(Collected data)
··········

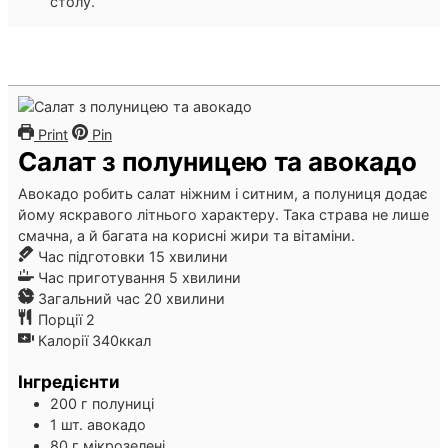
столу.
Print
Pin
Салат з полуницею та авокадо
Авокадо робить салат ніжним і ситним, а полуниця додає
йому яскравого літнього характеру. Така страва не лише
смачна, а й багата на корисні жири та вітаміни.
хвилини
Час підготовки
15
хвилини
хвилини
Час приготування
5
хвилини
хвилини
Загальний час
20
хвилини
Порції
2
Калорії
340
ккал
Інгредієнти
200
г
полуниці
1
шт.
авокадо
80
г
мікрозелені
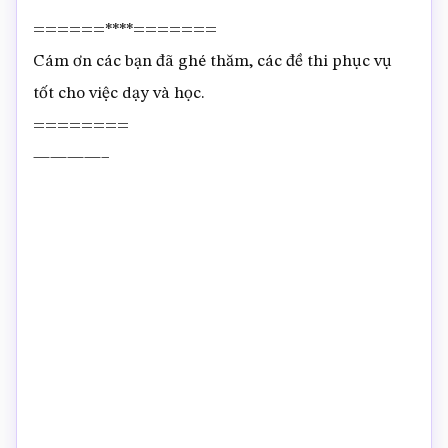
======****=======
Cám ơn các bạn đã ghé thăm, các đề thi phục vụ
tốt cho việc dạy và học.
========
————–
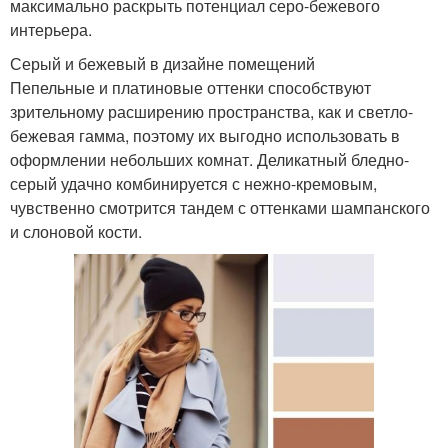
максимально раскрыть потенциал серо-бежевого
интерьера.
Серый и бежевый в дизайне помещений
Пепельные и платиновые оттенки способствуют
зрительному расширению пространства, как и светло-
бежевая гамма, поэтому их выгодно использовать в
оформлении небольших комнат. Деликатный бледно-
серый удачно комбинируется с нежно-кремовым,
чувственно смотрится тандем с оттенками шампанского
и слоновой кости.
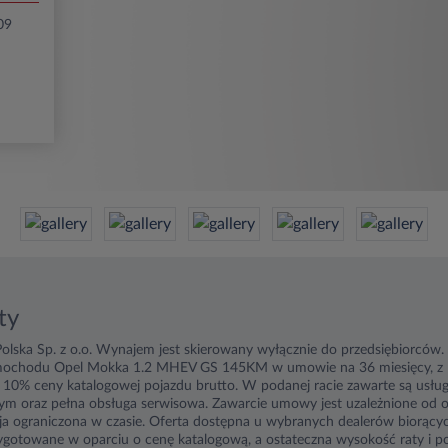
09
ty
olska Sp. z o.o. Wynajem jest skierowany wyłącznie do przedsiębiorców
mochodu Opel Mokka 1.2 MHEV GS 145KM w umowie na 36 miesięcy, z 
 10% ceny katalogowej pojazdu brutto. W podanej racie zawarte są usług
 oraz pełna obsługa serwisowa. Zawarcie umowy jest uzależnione od o
cja ograniczona w czasie. Oferta dostępna u wybranych dealerów biorących
zygotowane w oparciu o cenę katalogową, a ostateczna wysokość raty i 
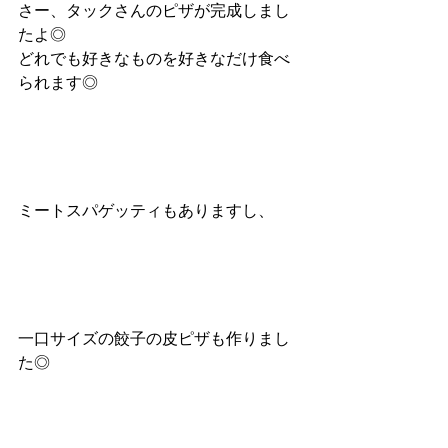
さー、タックさんのピザが完成しまし
たよ◎
どれでも好きなものを好きなだけ食べ
られます◎
ミートスパゲッティもありますし、
一口サイズの餃子の皮ピザも作りまし
た◎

··········

Reproduce the rows above with every occurrence of "хвилини" replaced by "хв." and all other text left unchanged. Leave the pictures out of the output.

столу.
Print
Pin
Салат з полуницею та авокадо
Авокадо робить салат ніжним і ситним, а полуниця додає
йому яскравого літнього характеру. Така страва не лише
смачна, а й багата на корисні жири та вітаміни.
хв.
Час підготовки
15
хв.
хв.
Час приготування
5
хв.
хв.
Загальний час
20
хв.
Порції
2
Калорії
340
ккал
Інгредієнти
200
г
полуниці
1
шт.
авокадо
80
г
мікрозелені
======****=======
Cám ơn các bạn đã ghé thăm, các đề thi phục vụ
tốt cho việc dạy và học.
========
————–
максимально раскрыть потенциал серо-бежевого
интерьера.
Серый и бежевый в дизайне помещений
Пепельные и платиновые оттенки способствуют
зрительному расширению пространства, как и светло-
бежевая гамма, поэтому их выгодно использовать в
оформлении небольших комнат. Деликатный бледно-
серый удачно комбинируется с нежно-кремовым,
чувственно смотрится тандем с оттенками шампанского
и слоновой кости.
09
ty
olska Sp. z o.o. Wynajem jest skierowany wyłącznie do przedsiębiorców
mochodu Opel Mokka 1.2 MHEV GS 145KM w umowie na 36 miesięcy, z 
 10% ceny katalogowej pojazdu brutto. W podanej racie zawarte są usług
 oraz pełna obsługa serwisowa. Zawarcie umowy jest uzależnione od o
cja ograniczona w czasie. Oferta dostępna u wybranych dealerów biorących
zygotowane w oparciu o cenę katalogową, a ostateczna wysokość raty i 
さー、タックさんのピザが完成しまし
たよ◎
どれでも好きなものを好きなだけ食べ
られます◎
ミートスパゲッティもありますし、
一口サイズの餃子の皮ピザも作りまし
た◎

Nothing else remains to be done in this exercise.